Posted By Pascale Bouchard, Monday, January 6, 2020
YWIB and the Rosalind and Morris Goodman Cancer Research Center (GCRC) at McGill University partnered to host the Planting the Seeds of Science Workshop for girls aged 14 to 15. The GCRC volunteers introduced the students to biology through quizzes, workshops, informational presentations, and lab demonstrations.
 
Click here for more photos 

The event began with introductions from the YWIB Chair, Carmela De Luca, and the GCRC volunteers, as well as with a trivia game about women in science. The girls were, thereafter, given a tour of the Cancer Center, which included a presentation of the history of cancer research, an overview of major milestones within this field and a forecast of what to expect for the future. Tunde Golenar, a fifth-year Ph.D. at the Cancer Centre, proceeded to share her personal experiences pursuing a career in science.

After a short break, the students learned about biology and research techniques through several lab demonstrations. The first, Confocal Fluorescent Microscopy of Breast Cancer and Skin Cancer Cells, invited the girls into the confocal microscopy room to learn about basic principles of fluorescence as a tool for research. They viewed live-cell microscopy of melanoma cells and fixed cell microscopy of a breast ductal carcinoma in situ (DCIS).

For the second lab demonstration, the girls were taught, using strawberries, how to extract DNA from the nucleus of cells. This station taught the girls simple cell biology and emphasized how researchers can use different solutions to sequentially break down cellular membranes and solubilize DNA.
 
The third educated the girls on Polymerase Chain Reaction (PCR) and Gel Electrophoresis through the use of PCR in different types of research.

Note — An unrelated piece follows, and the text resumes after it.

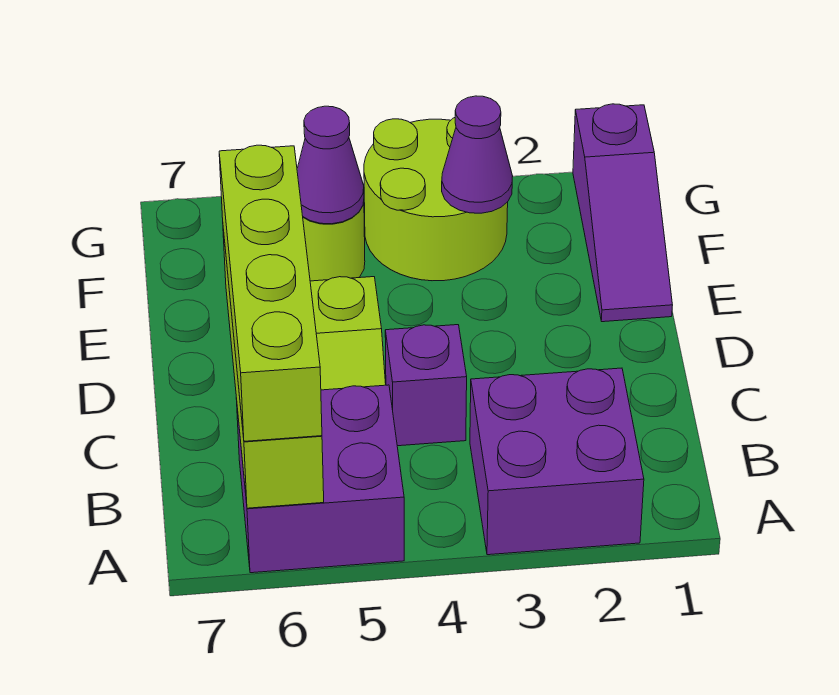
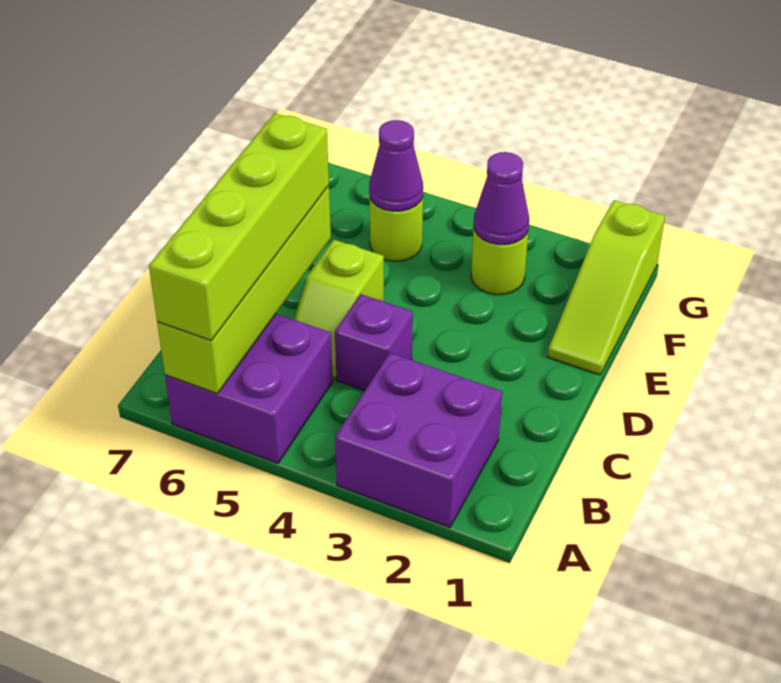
purple slope E1:G1 level 1 top G -> lime slope E1:G1 level 1 top G
lime round brick F3:G4 level 1 -> lime round brick F3 level 1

They were taught how to pipette DNA into an agarose gel and were shown how electricity can separate DNA by size.
 
Lastly, using the enzyme bromelain from pineapple juice (which can degrade a polymerized matrix, such as Jell-o), the girls were taught how enzymes can catalyze reactions. Additionally, they were shown how high temperatures can decrease enzymatic activity due to denaturation of polypeptide sequences.

After the lab demonstrations and before concluding with a pizza lunch and question answer session, the girls were quizzed on what they learned and educated on some of possible STEM career paths.